As no great fan of the zombie genre, I don’t have much to compare this movie to. Instead of the shuffle-moan zombies of pop-culture, these zombies are quick on their feet and combine to make mountains of bodies to keep searching for human flesh. The first 15 minutes of the movie set up the zombie aspects, and as such the popping up of undead faces is startling in the dark settings, and unsettling for one who does not attend horror movies, ever.

zombie pile

The movie is in no way a true horror movie, due to the PG-13 rating. With an R-rating, more flesh eating probably could have been expected, but here the zombies serve as a plot device rather than an adversary. The real adversary here is human shortsightedness, also a theme from Brooks book, when nations refuse to recognize a fanciful threat like zombies becoming an actuality through disease.

The first two thirds of the movie are filmed in the shaken-cam style, which makes the abrupt change in the third act all the more focusing. Instead of adrenaline pumping maneuvering by Lane, the audience waits with baited breath as Lane ventures through the compound, without a few potentially deadly trip-ups, literally.

My main problem with the film was the unresolved feelings I had as I left the theatre. Between the unfulfilled societal undertones dealing with the inability of the human race to prepare for advance threats, the ending provided a small resolution, but not one for the overall arching zombie problem, clearly setting up for a sequel.

Brad Pitt as Gerry Lane was an interesting fit. Much like other upcoming sci-fi releases with actors you wouldn’t quite imagine, like George Clooney and Sandra Bullock in “Gravity,” Pitt was never one I imagined to face off against the undead. He provides a focus for the film much as he has in his previous works, keeping the audience in tune with the human aspect as well as the dangerous one.
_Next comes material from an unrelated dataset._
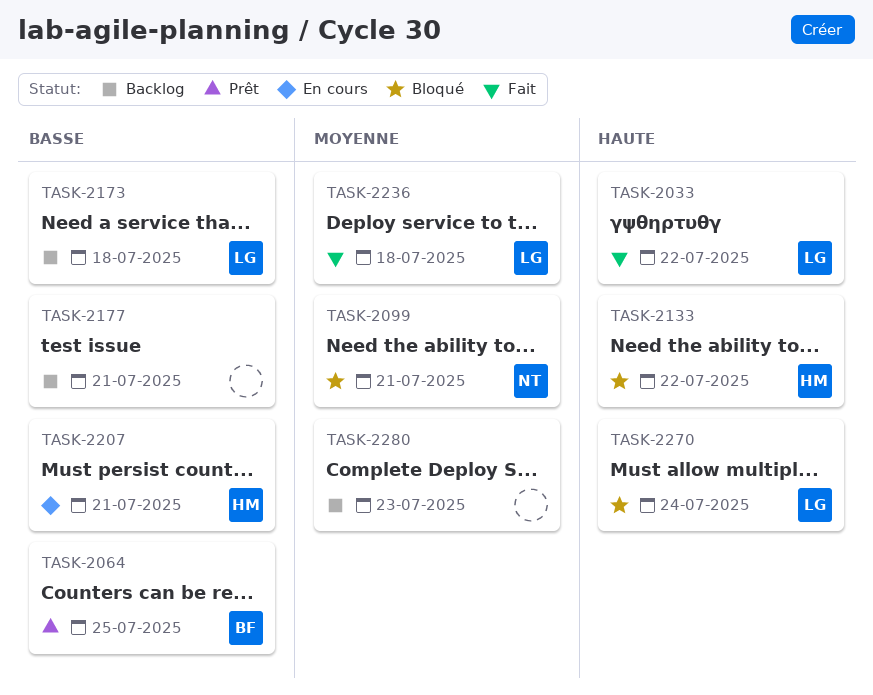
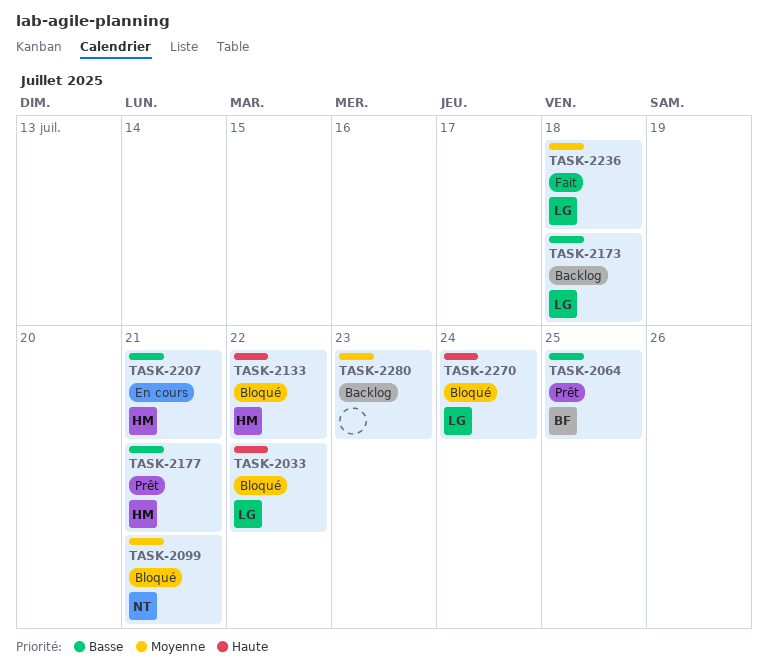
TASK-2033, status: Fait -> Bloqué
TASK-2177, status: Backlog -> Prêt
TASK-2177, owner: none -> HM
This was one movie I was extremely skeptical going in to, and came out fairly surprised at how well it worked, given its history. Had the battle of Moscow been kept, it would have ruined the feeling the movie built up of desperation and hope as Lane finds a resource they can use and is able to reunite with his family in a refugee camp.

I give this movie a high-B, with the knowledge that it is the immensely improved, yet stitched together version. For a movie that should not have worked as well as it did, it will only lend emphasis to those already stockpiling for the zombie apocalypse due to its realistic feel.